By Karol Pérez, translated by Maria Jose Serrano (Visitescazu.com) The “strong dollar” marked the year of 2015 and the “stability” will mark the exchange rate this 2016, as stated by Aldesa (Investment Advisers and Stock Exchange Market).
Last year the US economy grew at full speed and its strengthened currency brought down the currencies of many Latin American countries.
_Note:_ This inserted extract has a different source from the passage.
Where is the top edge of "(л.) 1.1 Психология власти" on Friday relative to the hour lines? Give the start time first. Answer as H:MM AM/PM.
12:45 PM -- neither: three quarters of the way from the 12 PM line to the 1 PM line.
However, in the case of Costa Rica the trend was rather towards the appreciation or strengthening of the “colón”, which was influenced by the funding of Eurobonds; the fall in oil prices, which caused less demand for dollars; and the fact that Costa Rica continues to generate large inflows of foreign exchange, due to its tendency to export services.
“The excess of dollars in the financial system resulted from the savings generated by the fall in oil prices (US $800 million), the settlement of investment portfolios of Costa Ricans and the inflow of capital by the indebtedness of the public and private sector,” Aldesa explains.
This means that the exchange rate could be between ¢510 and ¢545 per dollar.
Yet if new pressures to the appreciation of the “colón” are met, the Banco Central (Central Bank) announced a new plan to accumulate reserves to intervene in the market if necessary. This accumulation of reserves is up to US $1.0 billion, the largest announced to date. This, according to Aldesa will generate a kind of foundation to the exchange rate indicator which will guarantee a 2016 marked by stability.